** Start **

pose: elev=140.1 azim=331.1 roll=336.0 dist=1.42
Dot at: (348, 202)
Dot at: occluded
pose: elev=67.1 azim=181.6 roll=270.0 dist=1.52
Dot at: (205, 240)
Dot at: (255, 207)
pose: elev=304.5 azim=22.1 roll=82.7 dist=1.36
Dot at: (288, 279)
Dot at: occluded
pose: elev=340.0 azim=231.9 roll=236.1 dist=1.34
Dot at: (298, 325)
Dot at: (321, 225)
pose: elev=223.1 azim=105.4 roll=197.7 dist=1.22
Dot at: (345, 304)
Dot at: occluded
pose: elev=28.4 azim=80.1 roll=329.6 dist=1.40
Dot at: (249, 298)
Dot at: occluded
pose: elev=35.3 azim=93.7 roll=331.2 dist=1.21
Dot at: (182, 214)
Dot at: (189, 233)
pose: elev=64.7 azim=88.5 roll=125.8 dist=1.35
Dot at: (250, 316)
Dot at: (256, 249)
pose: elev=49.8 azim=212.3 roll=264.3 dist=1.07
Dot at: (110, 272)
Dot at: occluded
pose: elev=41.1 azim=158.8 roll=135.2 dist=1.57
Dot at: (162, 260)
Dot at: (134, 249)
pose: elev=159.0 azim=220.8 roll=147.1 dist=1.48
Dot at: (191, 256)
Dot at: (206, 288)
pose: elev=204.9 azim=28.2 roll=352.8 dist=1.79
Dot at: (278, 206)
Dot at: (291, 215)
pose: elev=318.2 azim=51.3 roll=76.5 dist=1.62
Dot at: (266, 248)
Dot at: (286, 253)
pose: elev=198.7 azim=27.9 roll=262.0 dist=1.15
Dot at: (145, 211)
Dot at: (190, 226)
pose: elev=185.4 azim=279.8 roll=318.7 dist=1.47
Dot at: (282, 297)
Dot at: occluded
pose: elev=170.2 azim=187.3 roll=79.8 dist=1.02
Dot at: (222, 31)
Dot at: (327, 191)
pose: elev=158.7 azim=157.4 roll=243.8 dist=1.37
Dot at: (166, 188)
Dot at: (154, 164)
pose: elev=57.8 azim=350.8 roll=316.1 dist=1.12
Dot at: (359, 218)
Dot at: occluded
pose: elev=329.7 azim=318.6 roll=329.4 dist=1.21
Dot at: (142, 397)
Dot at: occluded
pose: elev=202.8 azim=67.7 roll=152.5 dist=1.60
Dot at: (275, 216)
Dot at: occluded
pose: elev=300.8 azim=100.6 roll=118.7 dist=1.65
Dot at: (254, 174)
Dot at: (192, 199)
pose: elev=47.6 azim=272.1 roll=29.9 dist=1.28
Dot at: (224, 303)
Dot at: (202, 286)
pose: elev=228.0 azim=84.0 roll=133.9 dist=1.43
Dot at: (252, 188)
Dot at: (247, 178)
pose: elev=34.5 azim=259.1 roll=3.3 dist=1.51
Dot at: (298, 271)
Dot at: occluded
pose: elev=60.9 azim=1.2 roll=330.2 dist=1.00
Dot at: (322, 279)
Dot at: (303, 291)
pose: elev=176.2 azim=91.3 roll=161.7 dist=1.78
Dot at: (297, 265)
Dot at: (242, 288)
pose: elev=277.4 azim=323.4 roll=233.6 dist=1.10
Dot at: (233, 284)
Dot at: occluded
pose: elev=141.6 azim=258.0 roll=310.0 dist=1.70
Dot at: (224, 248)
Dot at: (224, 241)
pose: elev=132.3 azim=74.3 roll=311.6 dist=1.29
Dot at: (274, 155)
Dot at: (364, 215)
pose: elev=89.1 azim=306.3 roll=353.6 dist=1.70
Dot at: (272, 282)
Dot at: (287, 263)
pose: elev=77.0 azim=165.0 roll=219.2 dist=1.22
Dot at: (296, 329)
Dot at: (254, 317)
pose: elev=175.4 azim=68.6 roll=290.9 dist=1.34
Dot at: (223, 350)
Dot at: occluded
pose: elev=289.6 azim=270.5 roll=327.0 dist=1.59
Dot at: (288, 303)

** End **

Reproduce all of the records above line for line, without changing any character.

* _EXPECTED OUTPUT_
pose: elev=140.1 azim=331.1 roll=336.0 dist=1.42
Dot at: (348, 202)
Dot at: occluded
pose: elev=67.1 azim=181.6 roll=270.0 dist=1.52
Dot at: (205, 240)
Dot at: (255, 207)
pose: elev=304.5 azim=22.1 roll=82.7 dist=1.36
Dot at: (288, 279)
Dot at: occluded
pose: elev=340.0 azim=231.9 roll=236.1 dist=1.34
Dot at: (298, 325)
Dot at: (321, 225)
pose: elev=223.1 azim=105.4 roll=197.7 dist=1.22
Dot at: (345, 304)
Dot at: occluded
pose: elev=28.4 azim=80.1 roll=329.6 dist=1.40
Dot at: (249, 298)
Dot at: occluded
pose: elev=35.3 azim=93.7 roll=331.2 dist=1.21
Dot at: (182, 214)
Dot at: (189, 233)
pose: elev=64.7 azim=88.5 roll=125.8 dist=1.35
Dot at: (250, 316)
Dot at: (256, 249)
pose: elev=49.8 azim=212.3 roll=264.3 dist=1.07
Dot at: (110, 272)
Dot at: occluded
pose: elev=41.1 azim=158.8 roll=135.2 dist=1.57
Dot at: (162, 260)
Dot at: (134, 249)
pose: elev=159.0 azim=220.8 roll=147.1 dist=1.48
Dot at: (191, 256)
Dot at: (206, 288)
pose: elev=204.9 azim=28.2 roll=352.8 dist=1.79
Dot at: (278, 206)
Dot at: (291, 215)
pose: elev=318.2 azim=51.3 roll=76.5 dist=1.62
Dot at: (266, 248)
Dot at: (286, 253)
pose: elev=198.7 azim=27.9 roll=262.0 dist=1.15
Dot at: (145, 211)
Dot at: (190, 226)
pose: elev=185.4 azim=279.8 roll=318.7 dist=1.47
Dot at: (282, 297)
Dot at: occluded
pose: elev=170.2 azim=187.3 roll=79.8 dist=1.02
Dot at: (222, 31)
Dot at: (327, 191)
pose: elev=158.7 azim=157.4 roll=243.8 dist=1.37
Dot at: (166, 188)
Dot at: (154, 164)
pose: elev=57.8 azim=350.8 roll=316.1 dist=1.12
Dot at: (359, 218)
Dot at: occluded
pose: elev=329.7 azim=318.6 roll=329.4 dist=1.21
Dot at: (142, 397)
Dot at: occluded
pose: elev=202.8 azim=67.7 roll=152.5 dist=1.60
Dot at: (275, 216)
Dot at: occluded
pose: elev=300.8 azim=100.6 roll=118.7 dist=1.65
Dot at: (254, 174)
Dot at: (192, 199)
pose: elev=47.6 azim=272.1 roll=29.9 dist=1.28
Dot at: (224, 303)
Dot at: (202, 286)
pose: elev=228.0 azim=84.0 roll=133.9 dist=1.43
Dot at: (252, 188)
Dot at: (247, 178)
pose: elev=34.5 azim=259.1 roll=3.3 dist=1.51
Dot at: (298, 271)
Dot at: occluded
pose: elev=60.9 azim=1.2 roll=330.2 dist=1.00
Dot at: (322, 279)
Dot at: (303, 291)
pose: elev=176.2 azim=91.3 roll=161.7 dist=1.78
Dot at: (297, 265)
Dot at: (242, 288)
pose: elev=277.4 azim=323.4 roll=233.6 dist=1.10
Dot at: (233, 284)
Dot at: occluded
pose: elev=141.6 azim=258.0 roll=310.0 dist=1.70
Dot at: (224, 248)
Dot at: (224, 241)
pose: elev=132.3 azim=74.3 roll=311.6 dist=1.29
Dot at: (274, 155)
Dot at: (364, 215)
pose: elev=89.1 azim=306.3 roll=353.6 dist=1.70
Dot at: (272, 282)
Dot at: (287, 263)
pose: elev=77.0 azim=165.0 roll=219.2 dist=1.22
Dot at: (296, 329)
Dot at: (254, 317)
pose: elev=175.4 azim=68.6 roll=290.9 dist=1.34
Dot at: (223, 350)
Dot at: occluded
pose: elev=289.6 azim=270.5 roll=327.0 dist=1.59
Dot at: (288, 303)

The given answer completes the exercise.